It's worth reprising the key points which Joyce made at the start of his Budget presentation. He painted a picture of a confident New Zealand which is "shaping globalisation to its advantage".
"We've embraced increased trade, new technologies, innovation, and investment ... When we hit tough times in dairy - our biggest export industry - we got on and diversified.
"We've grown our tourism industry, education and business services. We're selling more apples, wine, kiwifruit and other high-value foods.
"And we're growing an increasingly impressive tech sector, with hundreds and hundreds of competitive Kiwi companies selling their amazing technologies all over the globe."
It is certainly true that the growth of the NZ tech sector has provided a strong hedge against the impact of the global dairy price slump on the New Zealand economy. And that Joyce has been an ardent champion of the sector.
But in truth, we are still failing as a nation when it comes to ensuring higher wages, productivity and exports.
There is no realistic chance of the Government meeting its goal to lift exports to 40 per cent of GDP by 2025 from the current level of just under 30 per cent.
The lack of substantial growth in real wage rates is another failure. It is really quite disturbing that the Government is having to fund a massive increase in Working for Families tax credits and the level of the accommodation supplement simply because for many families their take-home pay packets are not sufficient to live on. That's particularly so in Auckland (but increasingly in other centres) where housing unaffordability has increased.
We are still failing as a nation when it comes to ensuring higher wages, productivity and exports.
New Zealand's productivity remains a story of stagnation, not growth.
What the Joyce vision lacks is a credible plan to achieve a real lift in productivity, wages, and exports.
One step would be to bring home to the private sector that it really needs to pay realistic wages instead of expecting the Government (and other taxpayers) to effectively continue to subsidise their low wage businesses through Working for Families.
This would be a challenge.
Businesses, families and politicians have all embraced the notion of central Government largesse to top up pay packets.
But if accompanied by a substantial cut to the corporate tax rate, a reduction in Working for Families (over time) should be achievable.
It will also assist our companies to stay competitive by forcing them to join the real world and lift pay rates so they become more internationally competitive. It's notable that in its 2016-2017 Budget, Malcolm Turnbull's Government announced it would progressively reduce the Australian corporate tax rate from 30 per cent to 25 per cent. Here, there is no sign that the Government intends to reduce the company rate from its current level of 28 per cent.
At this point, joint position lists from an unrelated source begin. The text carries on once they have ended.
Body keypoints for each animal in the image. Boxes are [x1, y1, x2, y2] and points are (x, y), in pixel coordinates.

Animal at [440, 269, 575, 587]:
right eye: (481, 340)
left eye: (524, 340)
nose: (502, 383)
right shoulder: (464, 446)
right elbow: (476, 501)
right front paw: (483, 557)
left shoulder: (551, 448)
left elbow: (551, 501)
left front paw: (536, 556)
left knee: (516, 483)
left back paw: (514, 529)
There was some additional funding support in the Budget through an "Innovative New Zealand" programme.
But New Zealand is still not spending enough on R&D to ensure that the Joyce vision becomes a reality.
In truth, much of the Budget was a "catchup affair" - aimed squarely at the Government's re-election prospects on September 23.
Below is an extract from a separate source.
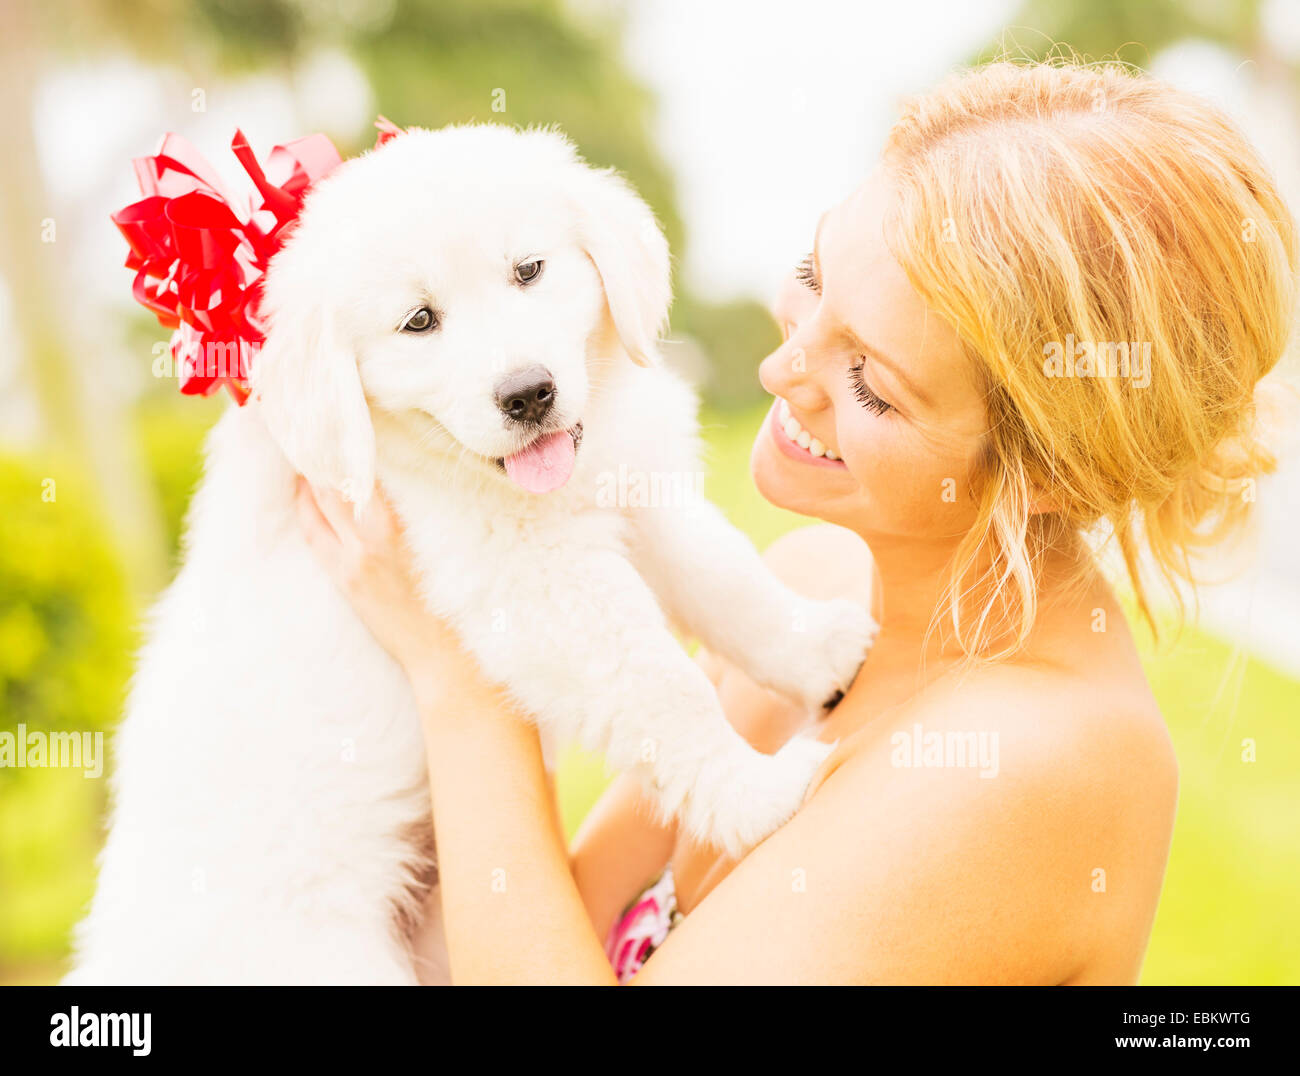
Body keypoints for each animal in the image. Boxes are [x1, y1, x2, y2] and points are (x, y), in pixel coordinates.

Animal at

It is a mark of its relative success that both the Greens and NZ First voted for the introduction of the Budget because of the increase in the Working for Families programme and other measures to reduce poverty.
This puts Labour's Andrew Little on the back foot.
It may be too early to state that there has been a permanent shift in New Zealand's political values.
But it is notable that when it comes to what have previously been regarded as left of centre policies - like extra support for hard-up families - it is National that is acting. Not Labour.